> **Work to complete**
Beneath this line are entries. Copy the range from the line with "Share on Facebook" to the line with "Run, do not", ends included, exactly; leave pictures out.

> **Dataset entries**
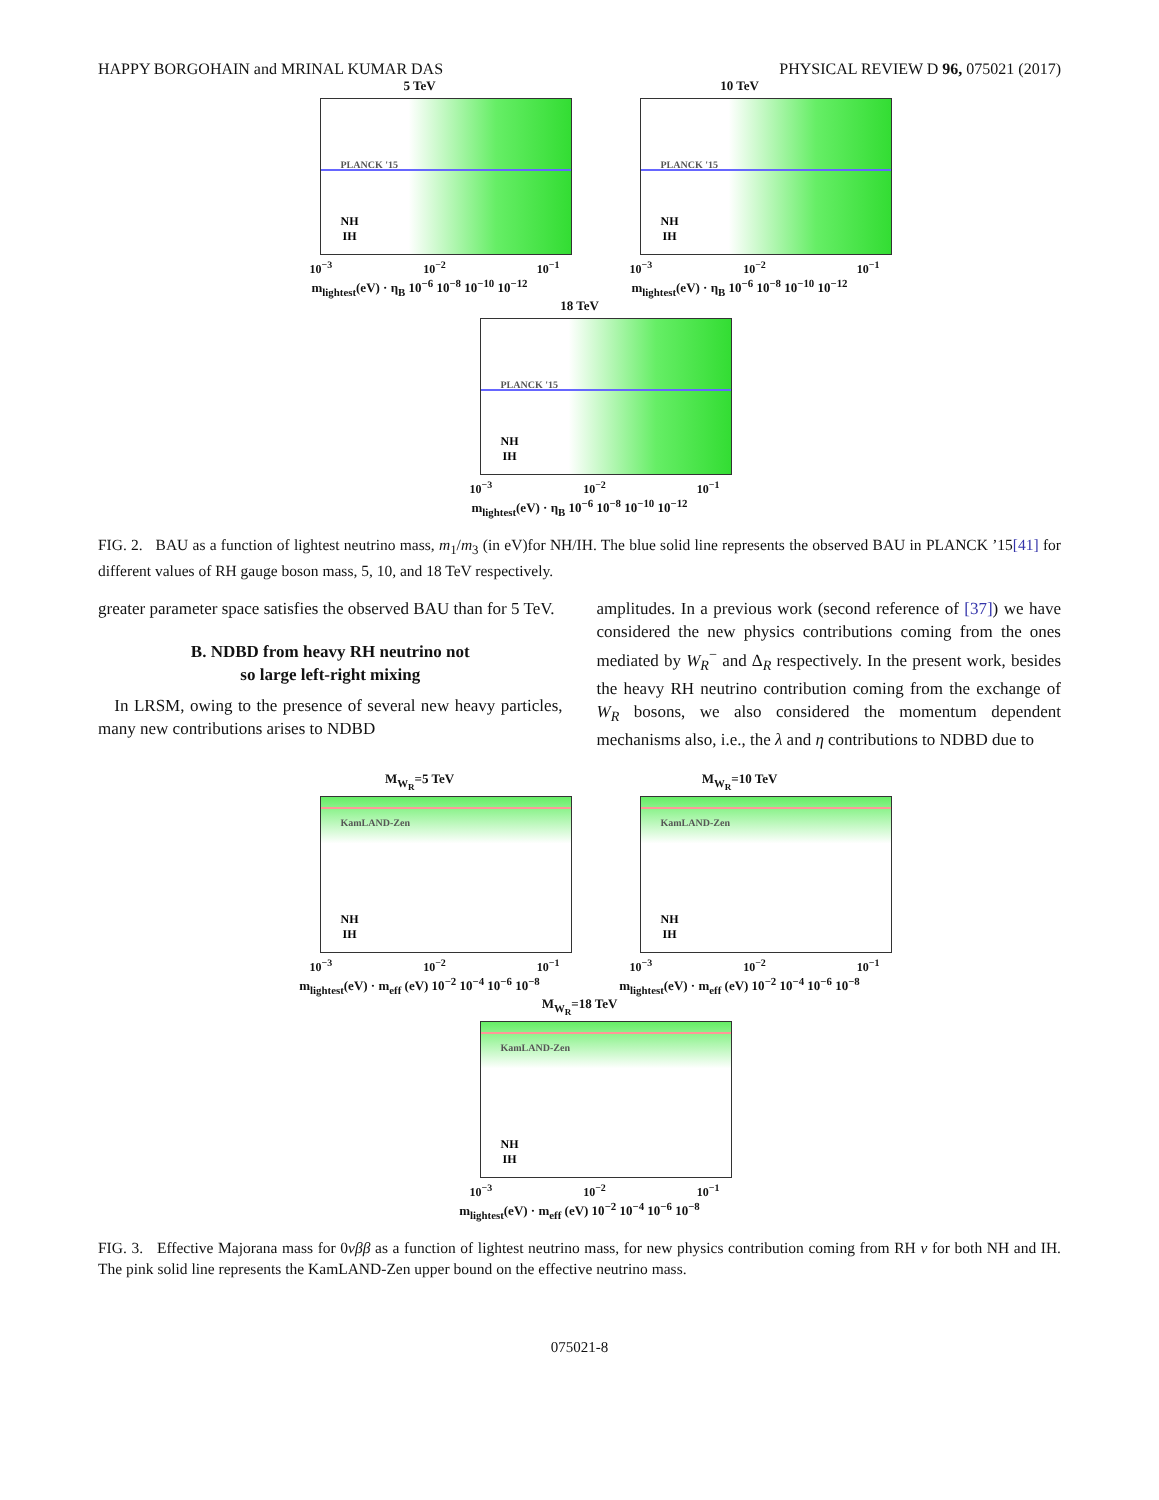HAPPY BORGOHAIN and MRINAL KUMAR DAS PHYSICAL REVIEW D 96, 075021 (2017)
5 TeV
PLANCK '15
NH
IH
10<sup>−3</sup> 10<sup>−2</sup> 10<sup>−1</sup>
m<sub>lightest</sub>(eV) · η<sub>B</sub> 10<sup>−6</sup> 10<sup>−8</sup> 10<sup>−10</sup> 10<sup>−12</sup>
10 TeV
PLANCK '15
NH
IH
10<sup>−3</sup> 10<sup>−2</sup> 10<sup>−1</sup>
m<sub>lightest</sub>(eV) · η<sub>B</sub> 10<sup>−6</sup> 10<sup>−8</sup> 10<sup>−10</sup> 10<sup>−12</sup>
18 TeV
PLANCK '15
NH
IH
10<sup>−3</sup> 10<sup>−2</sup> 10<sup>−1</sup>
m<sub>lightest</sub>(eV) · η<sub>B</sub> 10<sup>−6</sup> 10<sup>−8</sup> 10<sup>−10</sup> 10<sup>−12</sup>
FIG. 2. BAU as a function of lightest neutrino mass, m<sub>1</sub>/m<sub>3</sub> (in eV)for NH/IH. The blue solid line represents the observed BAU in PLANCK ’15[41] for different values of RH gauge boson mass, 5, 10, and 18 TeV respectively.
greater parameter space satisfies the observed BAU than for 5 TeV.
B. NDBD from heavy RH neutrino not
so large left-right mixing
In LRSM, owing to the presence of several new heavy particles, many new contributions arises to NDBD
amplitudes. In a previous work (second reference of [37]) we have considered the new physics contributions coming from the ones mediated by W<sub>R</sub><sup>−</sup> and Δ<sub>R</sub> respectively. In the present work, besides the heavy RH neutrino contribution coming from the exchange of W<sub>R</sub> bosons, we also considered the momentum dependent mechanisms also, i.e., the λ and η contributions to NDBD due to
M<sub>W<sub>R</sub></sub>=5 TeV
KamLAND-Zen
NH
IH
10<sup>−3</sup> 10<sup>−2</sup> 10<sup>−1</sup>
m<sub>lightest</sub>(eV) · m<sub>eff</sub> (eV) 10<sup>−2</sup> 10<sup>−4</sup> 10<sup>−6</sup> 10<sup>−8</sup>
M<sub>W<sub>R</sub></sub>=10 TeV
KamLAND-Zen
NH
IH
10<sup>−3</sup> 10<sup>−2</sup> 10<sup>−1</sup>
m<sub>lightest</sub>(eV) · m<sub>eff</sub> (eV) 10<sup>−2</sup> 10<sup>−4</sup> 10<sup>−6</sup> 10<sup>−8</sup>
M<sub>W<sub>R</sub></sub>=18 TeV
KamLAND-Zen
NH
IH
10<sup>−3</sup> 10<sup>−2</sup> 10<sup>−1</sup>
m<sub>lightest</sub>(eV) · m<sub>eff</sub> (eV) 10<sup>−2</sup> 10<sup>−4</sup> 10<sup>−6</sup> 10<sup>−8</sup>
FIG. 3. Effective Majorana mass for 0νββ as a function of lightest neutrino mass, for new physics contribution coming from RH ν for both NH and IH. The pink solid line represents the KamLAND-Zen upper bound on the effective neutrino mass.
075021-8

...

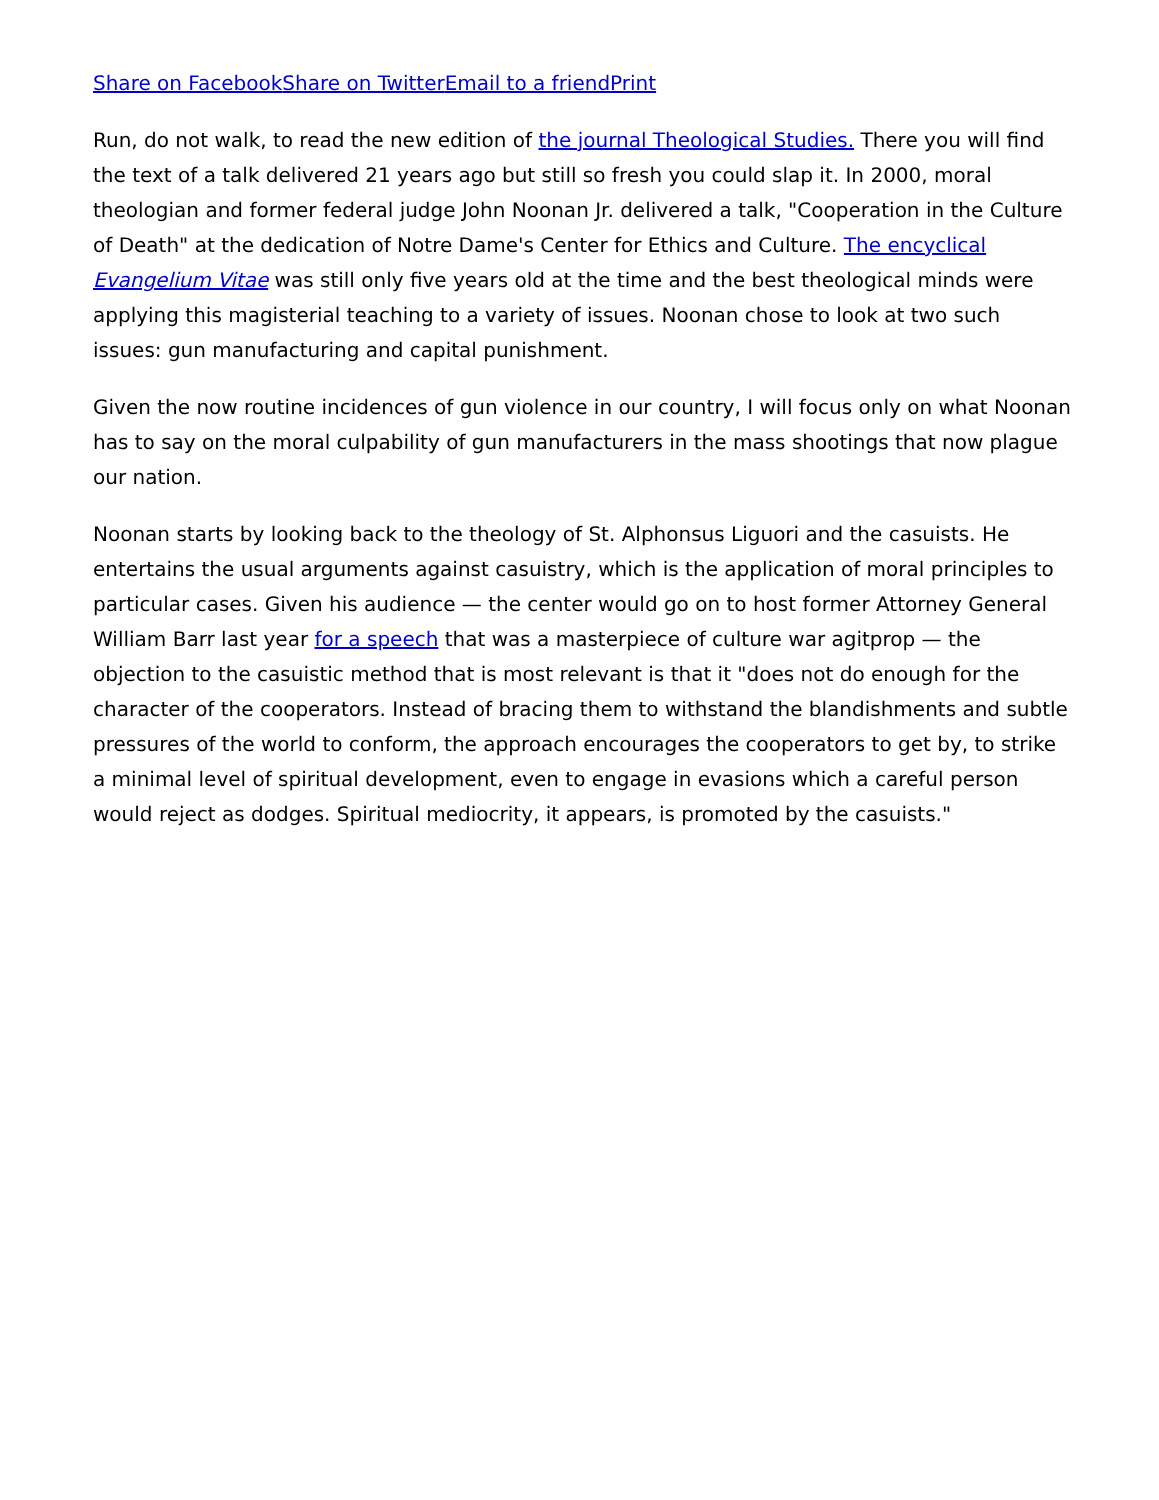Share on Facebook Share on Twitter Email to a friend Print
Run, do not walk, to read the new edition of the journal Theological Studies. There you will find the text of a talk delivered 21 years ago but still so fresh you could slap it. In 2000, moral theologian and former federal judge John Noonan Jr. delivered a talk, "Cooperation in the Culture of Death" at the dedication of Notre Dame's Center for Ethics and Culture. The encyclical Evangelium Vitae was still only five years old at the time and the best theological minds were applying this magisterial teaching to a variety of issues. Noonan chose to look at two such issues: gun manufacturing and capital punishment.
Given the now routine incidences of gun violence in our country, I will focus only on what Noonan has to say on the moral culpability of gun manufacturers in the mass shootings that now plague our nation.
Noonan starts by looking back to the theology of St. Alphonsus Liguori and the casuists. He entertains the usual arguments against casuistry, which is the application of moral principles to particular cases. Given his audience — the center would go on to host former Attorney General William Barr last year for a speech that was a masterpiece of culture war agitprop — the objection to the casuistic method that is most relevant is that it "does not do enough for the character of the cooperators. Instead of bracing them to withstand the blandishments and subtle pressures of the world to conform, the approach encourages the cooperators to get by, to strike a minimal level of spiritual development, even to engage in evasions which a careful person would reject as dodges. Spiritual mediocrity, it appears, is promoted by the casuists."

> **Answer space**
Share on Facebook Share on Twitter Email to a friend Print
Run, do not walk, to read the new edition of the journal Theological Studies. There you will find the text of a talk delivered 21 years ago but still so fresh you could slap it. In 2000, moral theologian and former federal judge John Noonan Jr. delivered a talk, "Cooperation in the Culture of Death" at the dedication of Notre Dame's Center for Ethics and Culture. The encyclical Evangelium Vitae was still only five years old at the time and the best theological minds were applying this magisterial teaching to a variety of issues. Noonan chose to look at two such issues: gun manufacturing and capital punishment.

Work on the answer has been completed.